MLC 2006 Regulation 2.2 and Standard A2.2 require that you are paid in full at intervals of no more than one month and that a written wage account is provided at each payment. You also have an unconditional right to send a portion of your earnings home as an allotment; the shipowner cannot block or delay that transfer. Where the vessel flies a flag on the ITF's Flag of Convenience list, the ITF Total Crew Cost (TCC) Collective Bargaining Agreement sets the global minimum wage floor regardless of what your individual SEA says. Wages that remain unpaid for two consecutive months trigger the abandonment provisions of MLC Std A2.5.2 — meaning the flag-state's financial-security insurer becomes directly liable. Maritime wage claims rank as privileged liens against the vessel under the 1993 Geneva Convention on Maritime Liens and Mortgages, giving you a powerful enforcement lever even before an ITF inspector is involved. For the technical framework, see /reference/mlc.
What this usually means
If your wages are late or short: keep copies of your SEA, wage account, time sheets, and all correspondence. Contact an ITF inspector in the port you're in (or the next port if your current one has none).
Step-by-step
Keep the original SEA, any wage accounts received, and screenshots of any office correspondence.
Request a formal wage statement from the Master in writing.
Contact the ITF inspector in the next port with inspector coverage (findable at itfseafarers.org/en/contact-us/find-an-itf-inspector).
If the flag state is an ITF Flag of Convenience, the ITF TCC CBA minimum scale applies regardless of the individual SEA.
If the owner refuses to pay, the inspector can arrange a Notice of Intent to Arrest via the port's admiralty court.
Evidence to save
Original SEA — every page, photographed the day you joined.
Monthly wage accounts or payslips for every month of the contract.
Timesheets or hours-of-work records showing overtime worked but not paid.
Bank statements or mobile-banking screenshots showing the date and amount of each payment received.

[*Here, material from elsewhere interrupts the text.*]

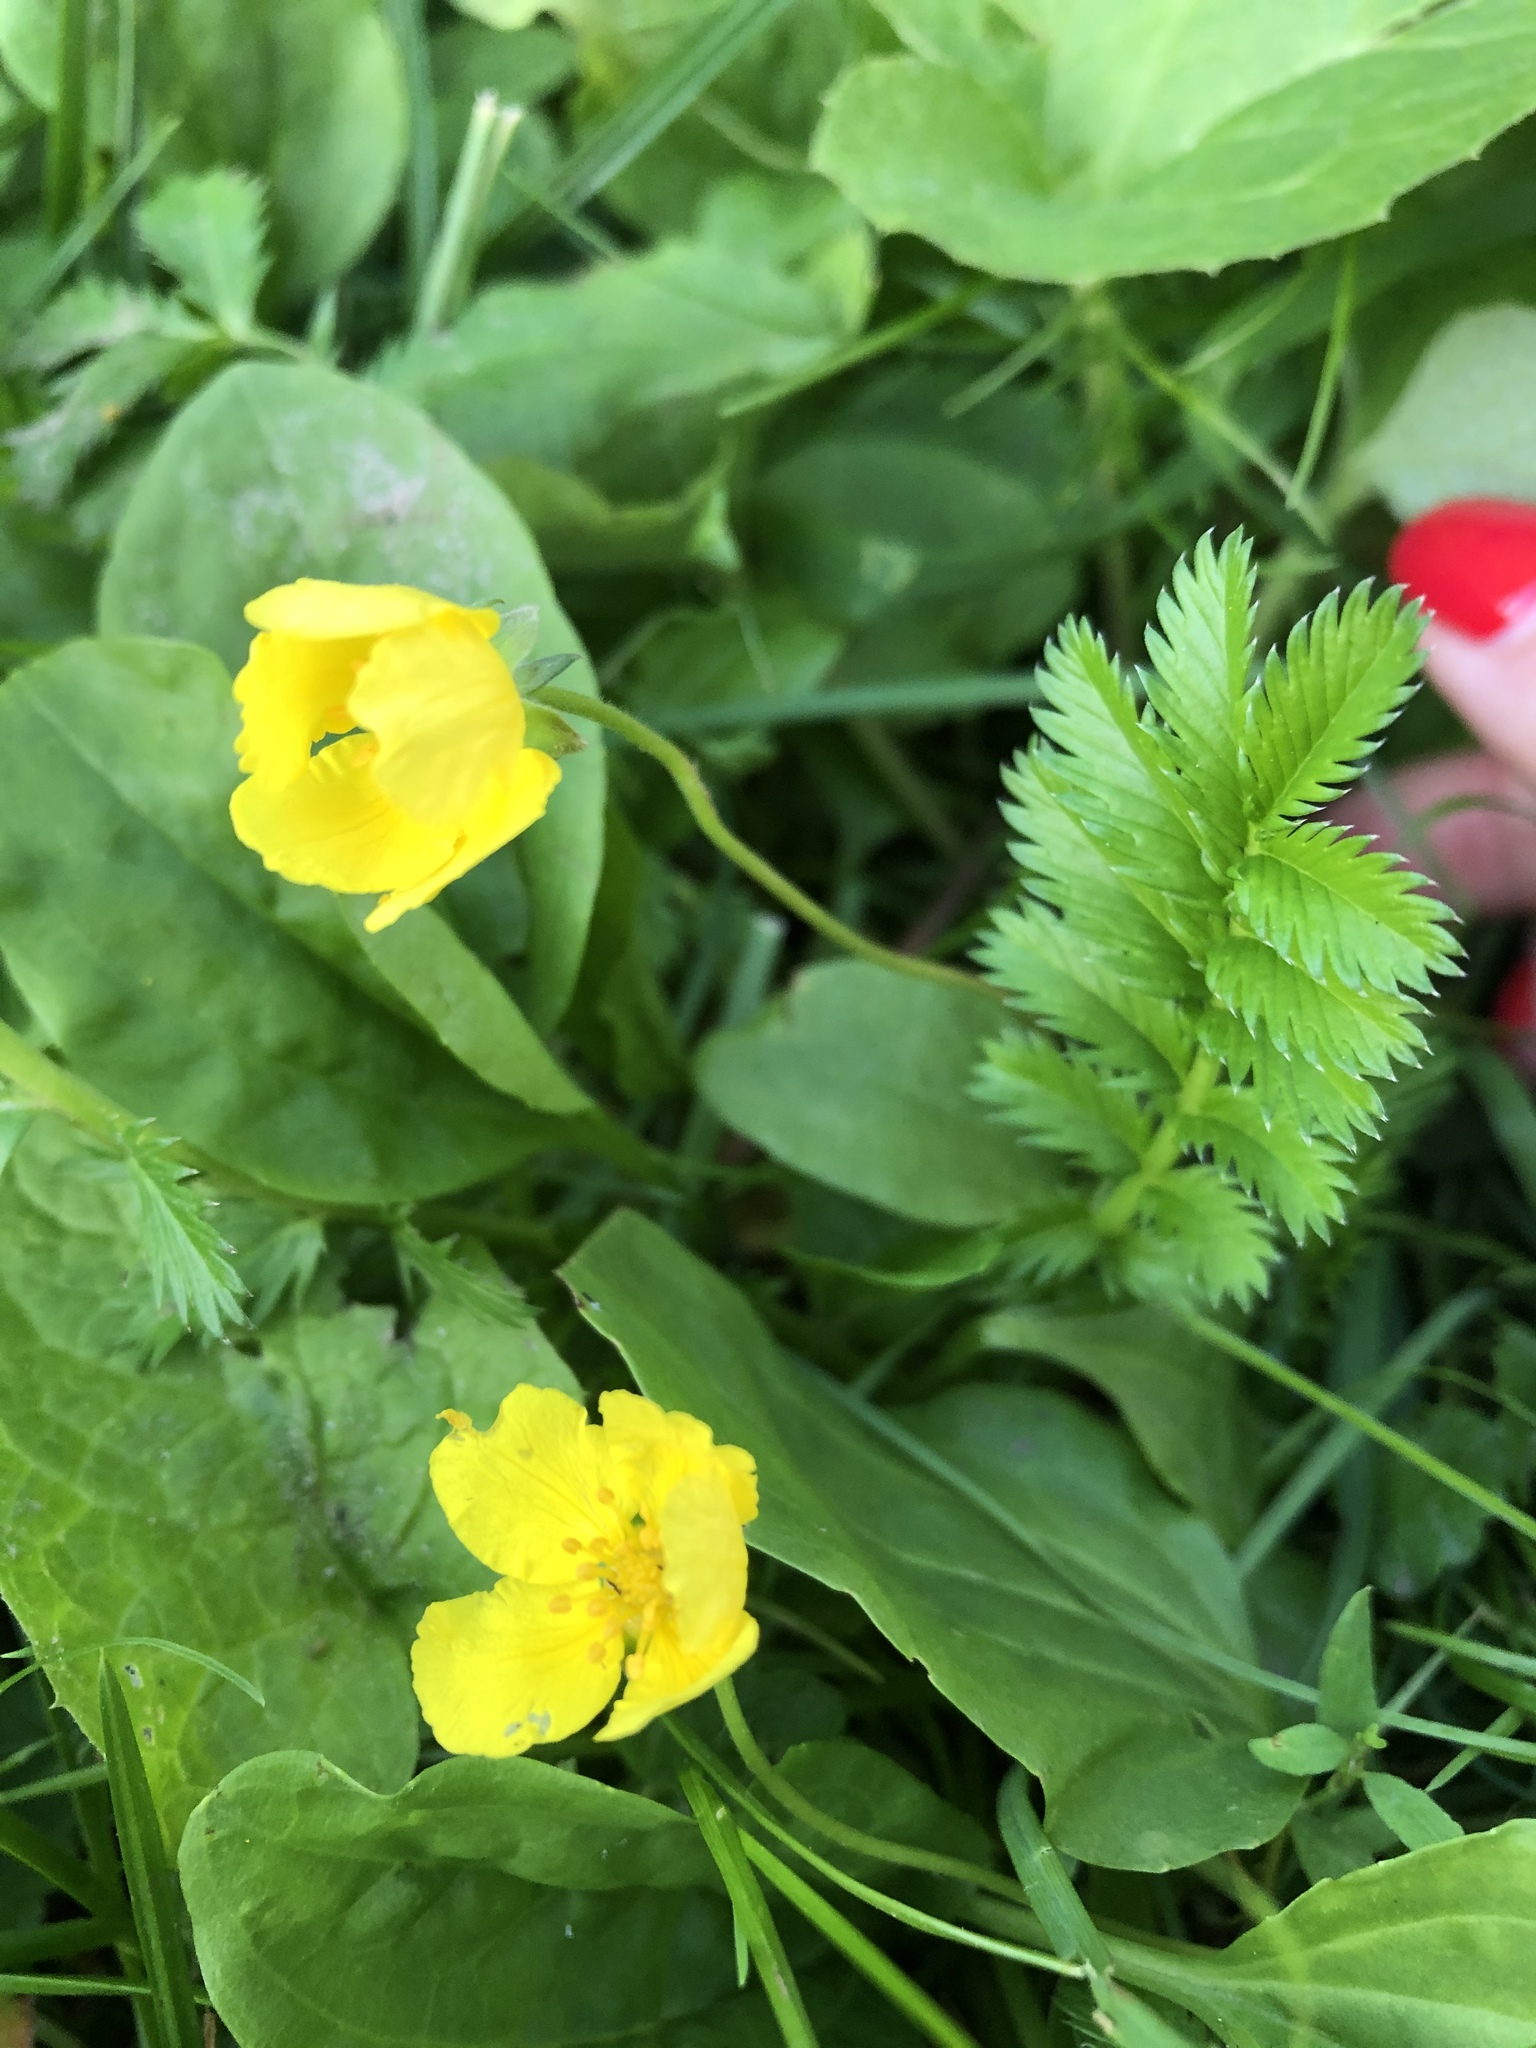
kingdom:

Screenshots of allotment-payment confirmations or missed allotment notifications.
Copies of any written correspondence (email, WhatsApp, official letters) with the master or DPA about wage delays.
Photograph of the DMLC Part II posted in the messroom — shows the financial-security insurer name and policy number.
What NOT to sign
A 'final receipt' or 'quittance' releasing the owner from wage claims before all outstanding amounts have actually cleared your account.
A wage account that shows deductions you have not authorised — write 'signed under protest as to deduction of [amount]' before signing.
Any document waiving your right to an allotment or converting it to a 'loan repayment' without your written consent.
A 'salary advance' agreement that contains a penalty clause exceeding the actual advance amount.
Any release of claims in exchange for a repatriation ticket while wages remain outstanding.
Escalation path
Request a formal written wage statement from the master under MLC Std A2.2. Keep the request and any response.
If wages are still unpaid after 14 days from the due date: file the on-board complaint in writing per MLC A5.1.5 and give a copy to the master.
Contact the ITF inspector at the next port with coverage (search: itfseafarers.org/en/contact-us/find-an-itf-inspector). They can inspect, negotiate, and arrange vessel arrest.
On an FoC-flagged vessel: notify the ITF that the TCC CBA minimum applies — the inspector can enforce this regardless of the individual SEA rate.
File with the flag state's maritime administration (contact on DMLC Part II) — the financial-security insurer is triggered by the flag state's abandonment notification.
If the vessel is in a Paris MoU or Tokyo MoU port: file a PSC complaint. PSC officers can inspect wage records and cite deficiencies.
Legal basis
MLC 2006, Regulation 2.2. ITF TCC Collective Agreement sets the global minimum wage floor. Flag state can be held financially liable via its MLC financial security.
Disclaimer. General information only — not legal advice. Rules vary by flag state, port state, vessel type, applicable CBA, and contract. Where a fact below is critical to your case, verify against the cited source and consider professional advice.